За десять лет войны я так превосходно научился терять все, чем дорожу: уверенность в завтрашнем дне, друзей, обжитое место, жизнь... Когда я успел утратить это полезное бесчувствие? В атмосфере жалости и страха тяжко. И утешающее прикосновение губ так хочется хоть на мгновение превратить в горячее и настоящее, привычное, сладкое... Тут Иллуми отстраняется.— Прости, — говорит он покаянно.
— За что? — в первую секунду только сердито шиплю, прижавшись покрепче и запустив пальцы в расплетенные волосы. Тут до меня доходит: за отсутствие интереса. Ему не до любовных игр сейчас. — Ох. Я дурак. Ну конечно, не буду. — Разжимаю руки и пытаюсь отодвинуться на допустимое приличием расстояние, Но тут меня дергают к себе, резко и с отчаянной жадностью.
Ох, похоже, мы испугались пришедшей в голову мысли одновременно и теперь тщательно пытаемся заглушить сигнал тревоги в глубине сознания поцелуями. И довольно успешно.
Мы хватаем друг друга так, словно нас сейчас начнут растаскивать. Или до срока окончания мира осталось несколько минут, и нужно успеть, обязательно, непременно успеть. Не урвать последний клочок наслаждения — заново создать другой, прекрасный мир, и провалиться в него с головой.Последний раз мы были вместе... господи боже мой, меньше суток назад, вчера перед обедом. С тех пор прошла вечность. Геологическая эпоха. Наступил ледниковый период, и все, что мы можем сделать — это согреть друг друга теплом, пока лед не поглотил нас...
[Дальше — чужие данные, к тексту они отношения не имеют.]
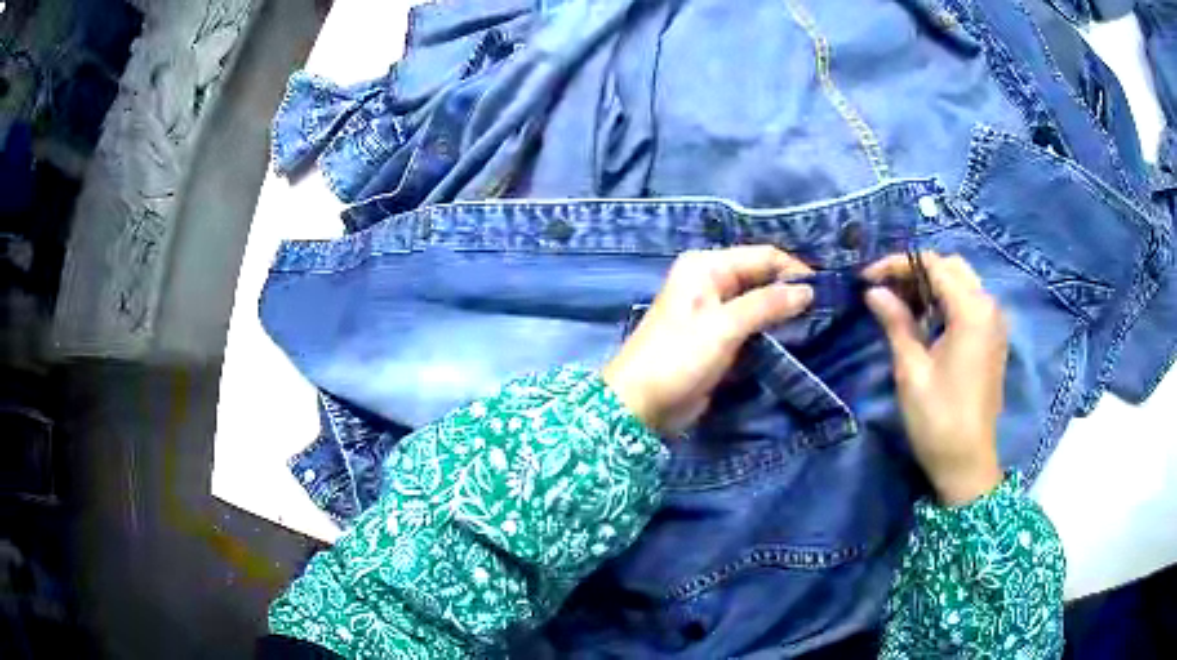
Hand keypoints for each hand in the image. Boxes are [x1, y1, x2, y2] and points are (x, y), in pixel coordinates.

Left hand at [603, 246, 813, 435]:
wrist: (640, 404)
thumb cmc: (678, 357)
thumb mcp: (723, 326)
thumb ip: (766, 304)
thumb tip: (808, 290)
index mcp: (706, 266)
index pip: (763, 256)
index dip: (795, 270)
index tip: (828, 290)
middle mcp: (711, 281)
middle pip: (762, 277)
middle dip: (791, 291)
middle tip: (828, 308)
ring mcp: (714, 311)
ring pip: (759, 303)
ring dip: (784, 312)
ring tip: (819, 323)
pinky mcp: (718, 338)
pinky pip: (752, 327)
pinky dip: (771, 331)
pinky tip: (795, 339)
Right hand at [863, 253, 1007, 505]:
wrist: (968, 464)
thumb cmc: (938, 420)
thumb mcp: (912, 370)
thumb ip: (896, 322)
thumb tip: (874, 291)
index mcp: (972, 311)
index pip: (933, 265)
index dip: (898, 264)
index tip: (867, 278)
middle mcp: (989, 307)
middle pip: (951, 267)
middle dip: (915, 270)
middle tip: (884, 289)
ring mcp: (995, 323)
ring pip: (962, 282)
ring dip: (931, 284)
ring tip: (899, 302)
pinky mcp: (993, 339)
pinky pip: (970, 302)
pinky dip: (945, 300)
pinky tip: (924, 320)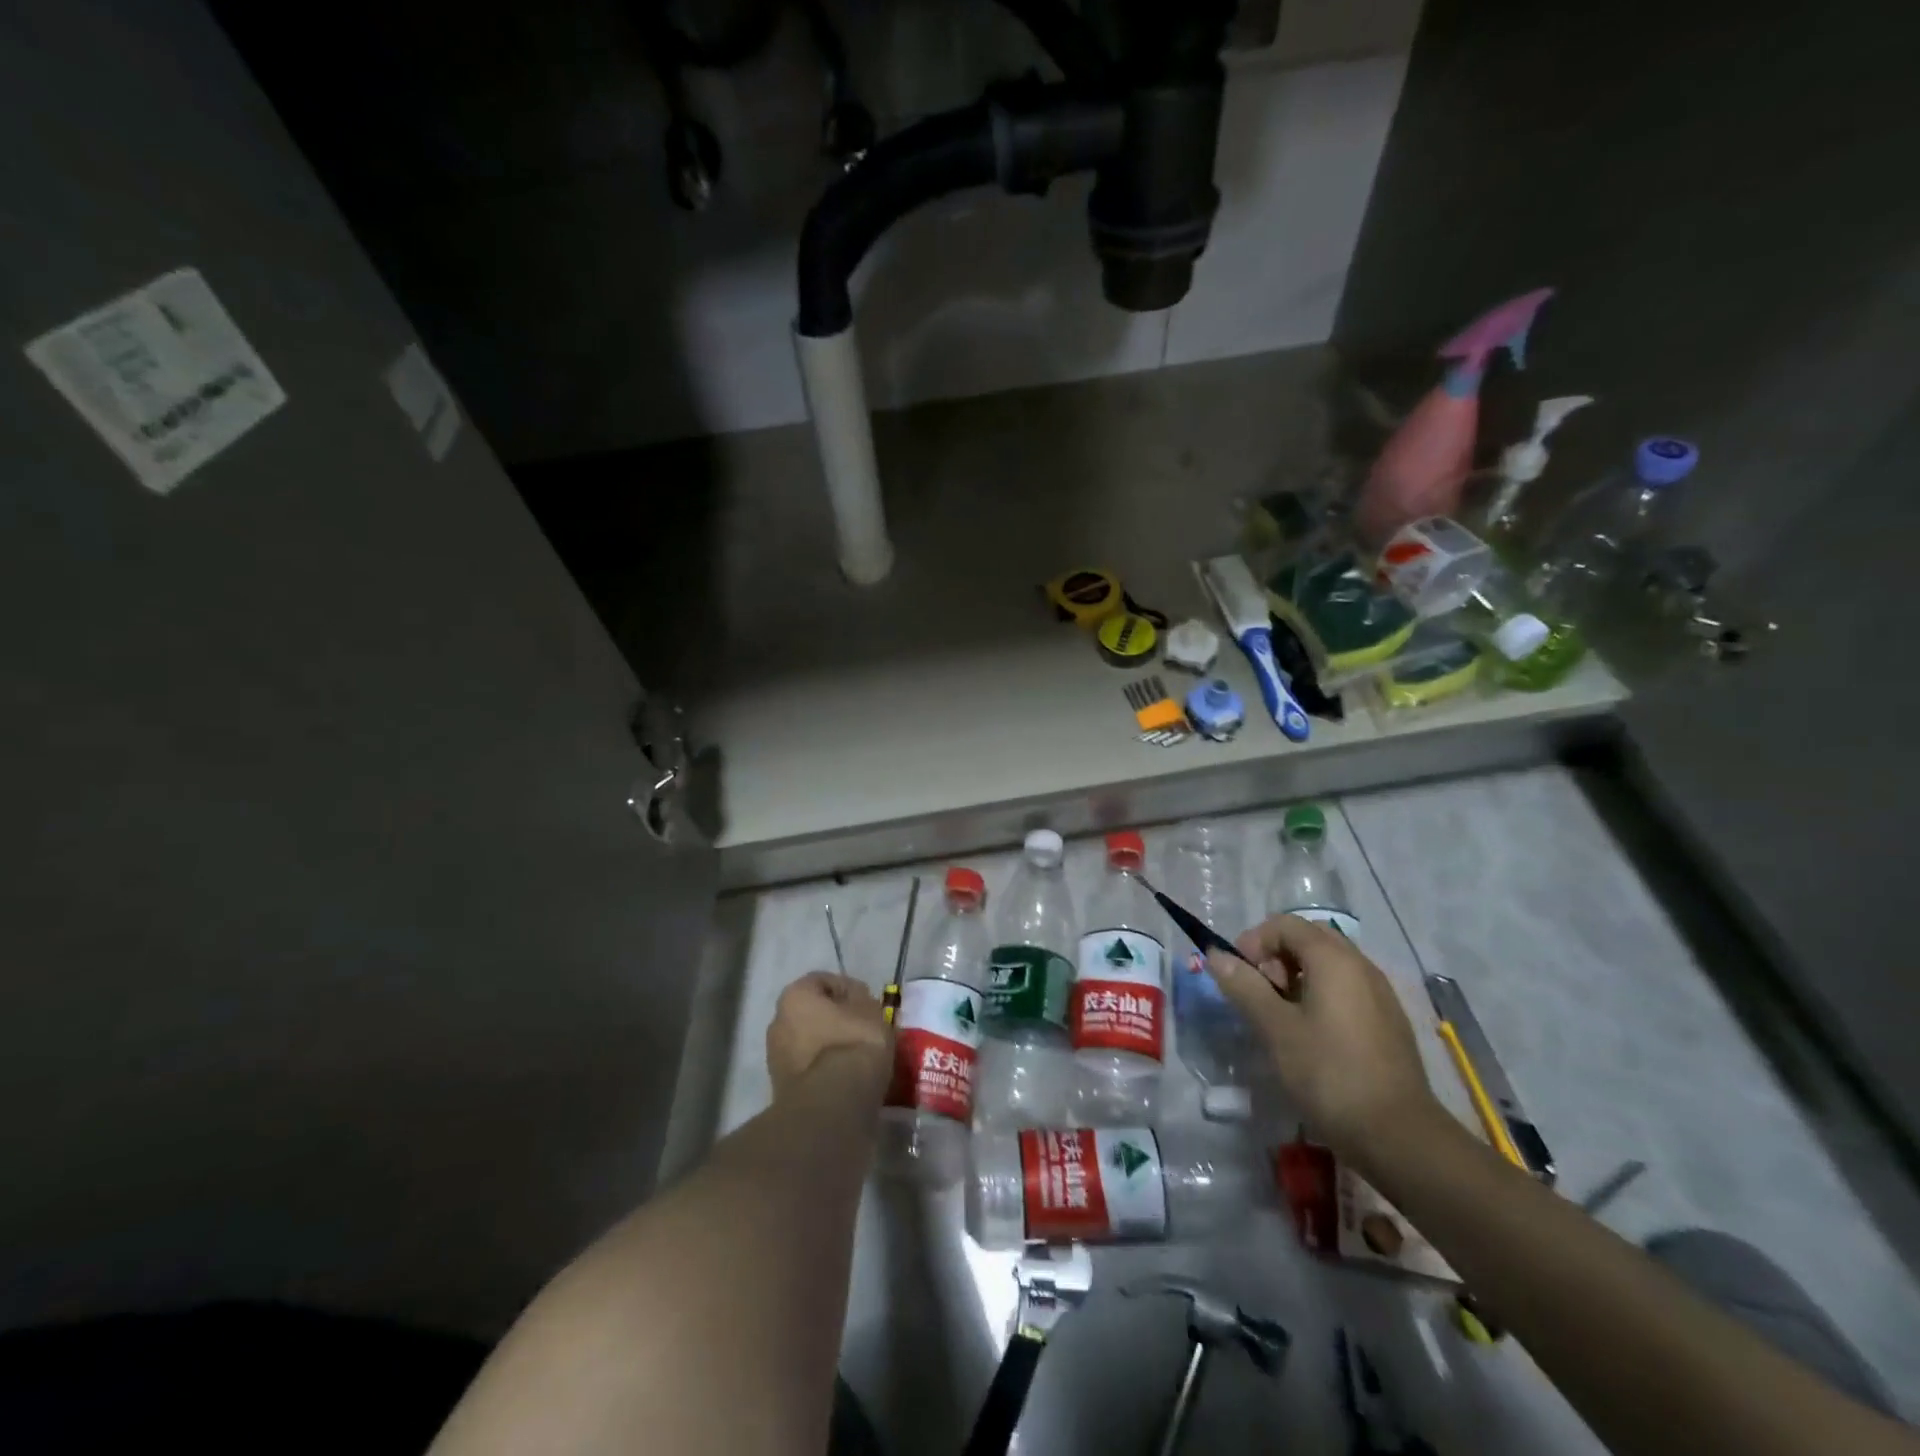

И не иначе, как благосклонностью ангела-хранителя, покровительствующего влюбленным и дуракам, жужжание комма раздается лишь тогда, когда мы уже лежим бок о бок, и я разглядываю лицо своего любовника — запрокинутое, взмокшее, с полузакрытыми глазами и совершенно сумасшедшей бессмысленной улыбкой, о которой он, должно быть, даже не подозревает. Кто-нибудь пробовал из состояния растекшейся в блаженном бездумье протоплазмы в секунду-полторы перейти в полную боевую готовность? Отвратительная затея.Иллуми вскакивает, как змея на хвост, хватая жужжащий приборчик.